Acabar com a ouvidoria foi uma iniciativa duramente criticada também pelas entidades de agricultores e trabalhadores rurais, que apontam a medida como um retrocesso. “A agricultura precisa melhorar e nós não estamos vendo política pra isso. Até mesmo porque ficamos sem o MDA, um ministério que conquistamos com muita luta e acabamos perdendo. O que vemos é que a nossa luta não tem valor”, disse o presidente da Federação dos Trabalhadores na Agricultura do Distrito Federal e Entorno (Fetadfe), Romilton Machado.

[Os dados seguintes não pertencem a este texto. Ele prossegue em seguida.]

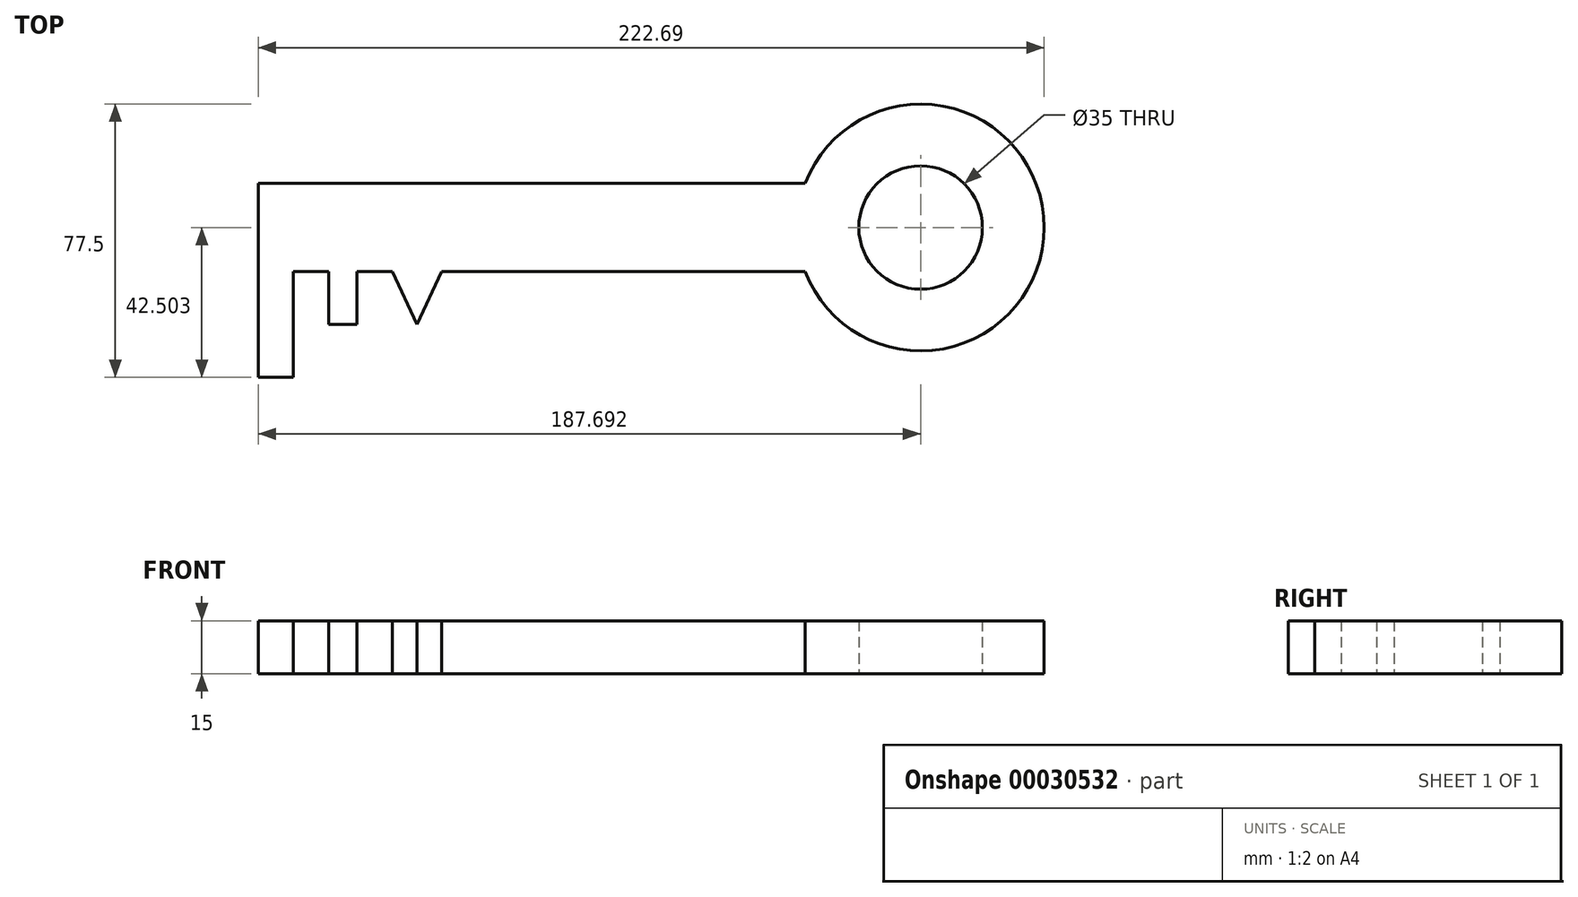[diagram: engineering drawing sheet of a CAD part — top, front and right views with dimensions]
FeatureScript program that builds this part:
annotation { "Feature Type Name" : "Feature", "Feature Type Description" : "" }
export const myFeature = defineFeature(function(context is Context, id is Id, definition is map)
    precondition{}
    {
        {
            var Q0;
            Q0=qCreatedBy(makeId("Top.planeOp"),FACE);
            var sketch = newSketch(context, id + "F0", { "sketchPlane" : qUnion([Q0])});
            skLineSegment(sketch, "E0.bottom", {"start": v(-88.18, 28) * mm, "end": v(-78.18, 28) * mm});
            skLineSegment(sketch, "E0.top", {"start": v(-98.18, 53) * mm, "end": v(56.82, 53) * mm});
            skLineSegment(sketch, "E0.left", {"start": v(-98.18, 28) * mm, "end": v(-98.18, 53) * mm});
            skLineSegment(sketch, "E1.top", {"start": v(-98.18, -2) * mm, "end": v(-88.18, -2) * mm});
            skLineSegment(sketch, "E1.left", {"start": v(-98.18, 28) * mm, "end": v(-98.18, -2) * mm});
            skLineSegment(sketch, "E1.right", {"start": v(-88.18, 28) * mm, "end": v(-88.18, -2) * mm});
            skLineSegment(sketch, "E2.top", {"start": v(-78.18, 13) * mm, "end": v(-70.18, 13) * mm});
            skLineSegment(sketch, "E2.left", {"start": v(-78.18, 28) * mm, "end": v(-78.18, 13) * mm});
            skLineSegment(sketch, "E2.right", {"start": v(-70.18, 28) * mm, "end": v(-70.18, 13) * mm});
            skLineSegment(sketch, "E3", {"start": v(-60.18, 28) * mm, "end": v(-53.18, 13) * mm});
            skLineSegment(sketch, "E4", {"start": v(-53.18, 13) * mm, "end": v(-46.18, 28) * mm});
            skArc(sketch, "E5", {"start": v(56.82, 28) * mm, "mid": v(124.51, 40.5) * mm, "end": v(56.82, 53) * mm});
            skCircle(sketch, "E6", {"center": v(89.51, 40.5) * mm, "radius": 17.5 * mm});
            skLineSegment(sketch, "E7", {"start": v(-98.18, 40.5) * mm, "end": v(89.51, 40.5) * mm, "construction": true});
            skLineSegment(sketch, "E8", {"start": v(-82.82, 40.5) * mm, "end": v(-98.18, 40.5) * mm, "construction": true});
            skLineSegment(sketch, "E9.trimOffspring", {"start": v(-46.18, 28) * mm, "end": v(56.82, 28) * mm});
            skLineSegment(sketch, "E10.trimOffspring", {"start": v(-70.18, 28) * mm, "end": v(-60.18, 28) * mm});
            skSolve(sketch);
        }
        {
            var Q0;
            Q0=makeQuery(id+"F0.imprint","IMPRINT",FACE,{"disambiguationData":[TD([[makeQuery(id+"F0.imprint","IMPRINT",EDGE,{"derivedFrom":sQuery(id+"F0.wireOp",EDGE,"E0.bottom")}),1.0]])]});
            extrude(context, id + "F1", {"entities" : qUnion([Q0]), "depth" : 15 * mm});
        }
    });
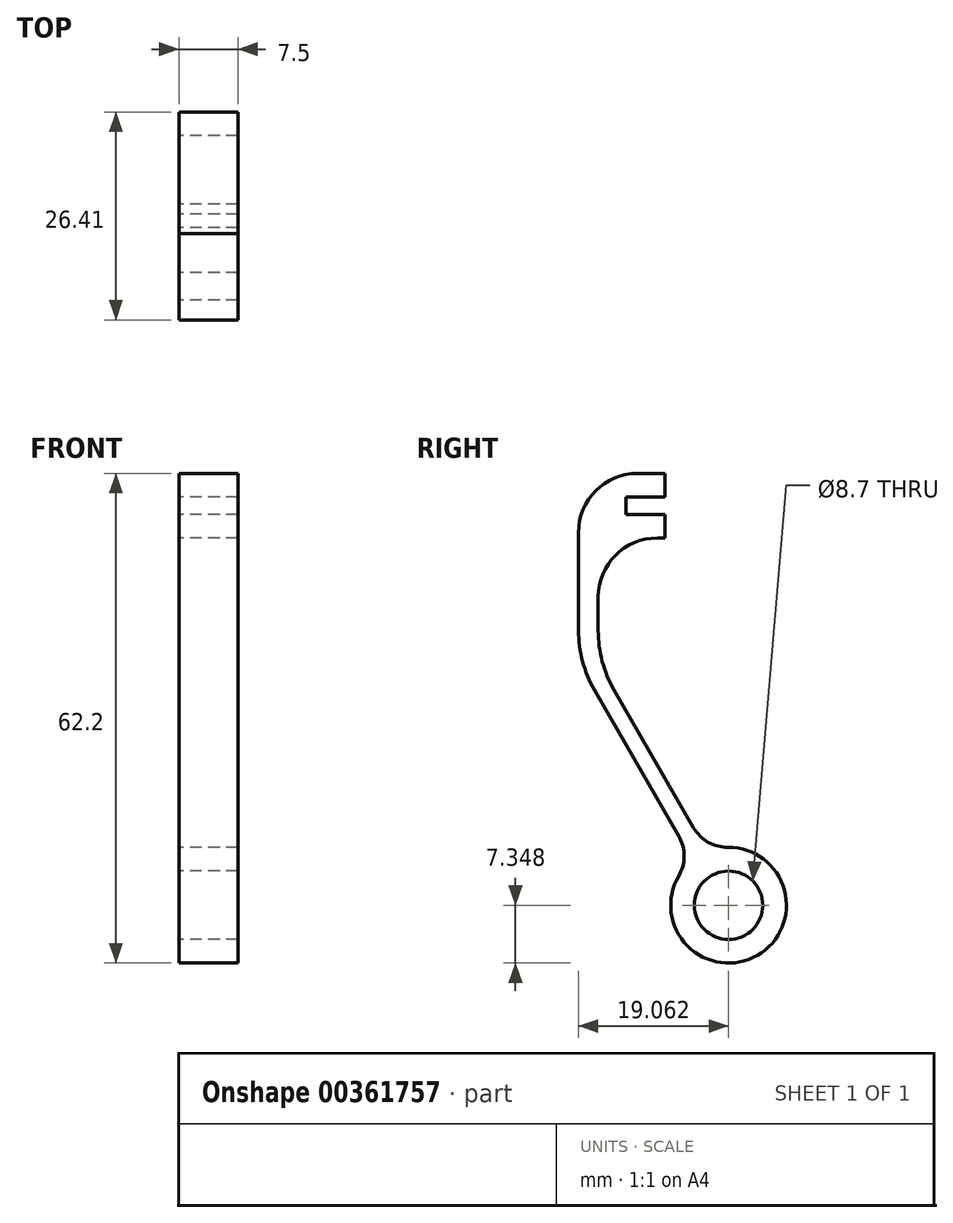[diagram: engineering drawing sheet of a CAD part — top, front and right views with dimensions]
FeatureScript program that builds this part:
annotation { "Feature Type Name" : "Feature", "Feature Type Description" : "" }
export const myFeature = defineFeature(function(context is Context, id is Id, definition is map)
    precondition{}
    {
        {
            var Q0;
            Q0=qCreatedBy(makeId("Right.planeOp"),FACE);
            var sketch = newSketch(context, id + "F0", { "sketchPlane" : qUnion([Q0])});
            skLineSegment(sketch, "E0", {"start": v(0, 18.8) * mm, "end": v(-5, 18.8) * mm});
            skLineSegment(sketch, "E1", {"start": v(-5, 18.8) * mm, "end": v(-5, 21) * mm});
            skLineSegment(sketch, "E2", {"start": v(-5, 21) * mm, "end": v(0, 21) * mm});
            skLineSegment(sketch, "E3", {"start": v(0, 21) * mm, "end": v(0, 24) * mm});
            skLineSegment(sketch, "E4", {"start": v(0, 24) * mm, "end": v(-11, 24) * mm});
            skLineSegment(sketch, "E5", {"start": v(0, 18.8) * mm, "end": v(0, 15.8) * mm});
            skLineSegment(sketch, "E6", {"start": v(0, 15.8) * mm, "end": v(-8.5, 15.8) * mm});
            skLineSegment(sketch, "E7", {"start": v(-8.5, 15.8) * mm, "end": v(-8.5, 4.02) * mm});
            skLineSegment(sketch, "E8", {"start": v(-6.5, -3.48) * mm, "end": v(3.63, -21) * mm});
            skLineSegment(sketch, "E9", {"start": v(-11, 24) * mm, "end": v(-11, 4.02) * mm});
            skLineSegment(sketch, "E10", {"start": v(-9, -3.48) * mm, "end": v(1.75, -22.09) * mm});
            skPoint(sketch, "E11.start.orphan", {"position": v(-16.86, 0) * mm});
            skPoint(sketch, "E12.orphan", {"position": v(6.83, -31.85) * mm});
            skPoint(sketch, "E13.orphan", {"position": v(7.4, -31.85) * mm});
            skCircle(sketch, "E14", {"center": v(8.06, -30.85) * mm, "radius": 4.35 * mm});
            skArc(sketch, "E15.0", {"start": v(1.73, -27.12) * mm, "mid": v(11.74, -37.22) * mm, "end": v(8, -23.5) * mm});
            skPoint(sketch, "E16.orphan", {"position": v(9, -30.31) * mm});
            skPoint(sketch, "E17.end.orphan", {"position": v(7.13, -31.4) * mm});
            skPoint(sketch, "E18.visualSharp", {"position": v(3.5, -25.1) * mm});
            skArc(sketch, "E18.filletArc", {"start": v(1.73, -27.12) * mm, "mid": v(2.42, -24.6) * mm, "end": v(1.75, -22.09) * mm});
            skPoint(sketch, "E19.visualSharp", {"position": v(5.37, -24.02) * mm});
            skArc(sketch, "E19.filletArc", {"start": v(3.63, -21) * mm, "mid": v(5.47, -22.84) * mm, "end": v(8, -23.5) * mm});
            skPoint(sketch, "E20.visualSharp", {"position": v(-8.5, 0) * mm});
            skArc(sketch, "E20.filletArc", {"start": v(-8.5, 4.02) * mm, "mid": v(-7.99, 0.14) * mm, "end": v(-6.5, -3.48) * mm});
            skPoint(sketch, "E21.visualSharp", {"position": v(-11, 0) * mm});
            skArc(sketch, "E21.filletArc", {"start": v(-11, 4.02) * mm, "mid": v(-10.49, 0.14) * mm, "end": v(-9, -3.48) * mm});
            skSolve(sketch);
        }
        {
            var Q0;
            Q0=makeQuery(id+"F0.imprint","IMPRINT",FACE,{"disambiguationData":[TD([[makeQuery(id+"F0.imprint","IMPRINT",EDGE,{"derivedFrom":sQuery(id+"F0.wireOp",EDGE,"E0")}),1.0]])]});
            extrude(context, id + "F1", {"entities" : qUnion([Q0]), "depth" : 7.5 * mm, "offsetDistance" : 25 * mm});
        }
        {
            var Q0;
            Q0=makeQuery(id+"F1.opExtrude","SWEPT_EDGE",EDGE,{"disambiguationData":[OSD([sQuery(id+"F0.wireOp",EDGE,"E4"),sQuery(id+"F0.wireOp",EDGE,"E9")])]});
            var Q1;
            Q1=makeQuery(id+"F1.opExtrude","SWEPT_EDGE",EDGE,{"disambiguationData":[OSD([sQuery(id+"F0.wireOp",EDGE,"E6"),sQuery(id+"F0.wireOp",EDGE,"E7")])]});
            fillet(context, id + "F2", {"entities" : qUnion([Q0, Q1]), "radius" : 7.5 * mm, "tangentPropagation" : true, "allowEdgeOverflow" : false});
        }
    });
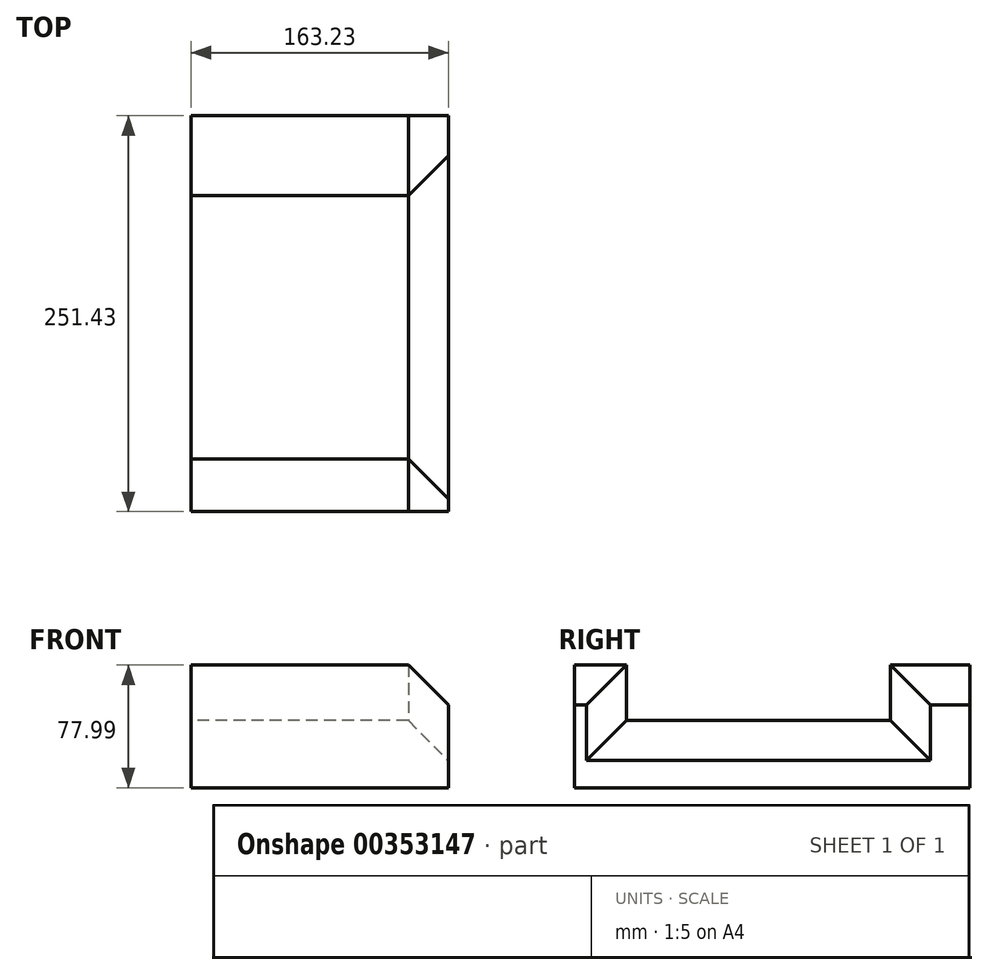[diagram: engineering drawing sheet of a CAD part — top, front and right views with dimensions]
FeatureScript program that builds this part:
annotation { "Feature Type Name" : "Feature", "Feature Type Description" : "" }
export const myFeature = defineFeature(function(context is Context, id is Id, definition is map)
    precondition{}
    {
        {
            var Q0;
            Q0=qCreatedBy(makeId("Right.planeOp"),FACE);
            var sketch = newSketch(context, id + "F0", { "sketchPlane" : qUnion([Q0])});
            skLineSegment(sketch, "E0.bottom", {"start": v(-81.03, 0) * mm, "end": v(86.47, 0) * mm});
            skLineSegment(sketch, "E0.top", {"start": v(-81.03, -87.78) * mm, "end": v(86.47, -87.78) * mm});
            skLineSegment(sketch, "E0.left", {"start": v(-81.03, 0) * mm, "end": v(-81.03, -87.78) * mm});
            skLineSegment(sketch, "E0.right", {"start": v(86.47, 0) * mm, "end": v(86.47, -87.78) * mm});
            skLineSegment(sketch, "E1.bottom", {"start": v(137.1, -52.52) * mm, "end": v(-114.32, -52.52) * mm});
            skLineSegment(sketch, "E1.top", {"start": v(137.1, -130.51) * mm, "end": v(-114.32, -130.51) * mm});
            skLineSegment(sketch, "E1.left", {"start": v(137.1, -52.52) * mm, "end": v(137.1, -130.51) * mm});
            skLineSegment(sketch, "E1.right", {"start": v(-114.32, -52.52) * mm, "end": v(-114.32, -130.51) * mm});
            skSolve(sketch);
        }
        {
            var Q0;
            {var subQ1=sQuery(id+"F0.wireOp",EDGE,"E0.top");Q0=makeQuery(id+"F0.imprint","IMPRINT",FACE,{"disambiguationData":[TD([[makeQuery(id+"F0.imprint","IMPRINT",EDGE,{"derivedFrom":subQ1}),-1.0]])]});}
            extrude(context, id + "F1", {"entities" : qUnion([Q0]), "depth" : 163.23 * mm});
        }
        {
            var Q0;
            Q0=makeQuery(id+"F1.opExtrude","CAP_EDGE",EDGE,{"disambiguationData":[OSD([sQuery(id+"F0.wireOp",EDGE,"E0.top")])],"isStart":false});
            var Q1;
            Q1=makeQuery(id+"F1.opExtrude","CAP_EDGE",EDGE,{"disambiguationData":[OSD([sQuery(id+"F0.wireOp",EDGE,"E0.left")])],"isStart":false});
            var Q2;
            Q2=makeQuery(id+"F1.opExtrude","CAP_EDGE",EDGE,{"disambiguationData":[OSD([sQuery(id+"F0.wireOp",EDGE,"E0.right")])],"isStart":false});
            var Q3;
            {var subQ0=sQuery(id+"F0.wireOp",EDGE,"E1.bottom");Q3=makeQuery(id+"F1.opExtrude","CAP_EDGE",EDGE,{"disambiguationData":[OSD([subQ0]),TDD([makeQuery(id+"F0.imprint","IMPRINT",EDGE,{"disambiguationData":[TD([[makeQuery(id+"F0.imprint","INTERSECT",VERTEX,{"derivedFrom":[subQ0,sQuery(id+"F0.wireOp",EDGE,"E1.left")]}),-1.0]])],"derivedFrom":subQ0})])],"isStart":false});}
            var Q4;
            {var subQ0=sQuery(id+"F0.wireOp",EDGE,"E1.bottom");Q4=makeQuery(id+"F1.opExtrude","CAP_EDGE",EDGE,{"disambiguationData":[OSD([subQ0]),TDD([makeQuery(id+"F0.imprint","IMPRINT",EDGE,{"disambiguationData":[TD([[makeQuery(id+"F0.imprint","INTERSECT",VERTEX,{"derivedFrom":[subQ0,sQuery(id+"F0.wireOp",EDGE,"E1.right")]}),1.0]])],"derivedFrom":subQ0})])],"isStart":false});}
            chamfer(context, id + "F2", {"entities" : qUnion([Q0, Q1, Q2, Q3, Q4]), "width" : 25.4 * mm, "tangentPropagation" : true});
        }
    });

O último relatório publicado pelo órgão aponta que, de janeiro a outubro de 2016, foram registrados 6 homicídios decorrentes de conflitos agrários, 12 homicídios não decorrentes de conflitos e 32 homicídios que seguem sob investigação. No entanto, de 2001 a 2016 foram registrados 222 homicídios decorrentes de conflitos agrários espalhados por 100 municípios. Os estados com mais registros são: Pará, com 86 casos; Rondônia, com 38 e Mato Grosso, com 34.

Os números altos preocupam quem vive no campo e até quem ainda procura um lugar pra ficar, como relata o coordenador nacional do Movimento dos Trabalhadores Rurais Sem Terra (MST), Alexandre Conceição. “A Ouvidoria Agrária tem um papel fundamental de juntar os promotores públicos, a procuradoria dos estados, as polícias militares, o latifúndio e os sem terra para poder achar a resolução do conflito e evitar mortes. O que nós estamos assistindo é uma criminalização muito forte para os movimentos sociais e, ao mesmo tempo, estamos assistindo uma elevação muito forte para os movimentos sociais e, ao mesmo tempo, estamos assistindo uma elevação cada vez maior do nível de violência em todo o Brasil”, desabafou.

Para o presidente da Comissão de Regularização Fundiária da Ordem dos Advogados do Brasil (OAB) do Distrito Federal, Carlos Juliano Nardes, o momento pode ser aproveitado para rever o trabalho da ouvidoria. Toda a equipe da ouvidoria foi exonerada no fim de novembro e apenas um funcionário permaneceu no cargo. A promessa é de que o departamento seja recriado e fique sob supervisão do Incra. O sentimento, no entanto, é de descrença. “Quando veio o decreto de exoneração, nós entendemos que o governo acabou com a ouvidoria porque, se ele quisesse de fato vincular ao Incra, no mesmo decreto de exoneração teria criado a ouvidoria vinculada ao Incra. No entanto, não temos nada disso”, falou Conceição.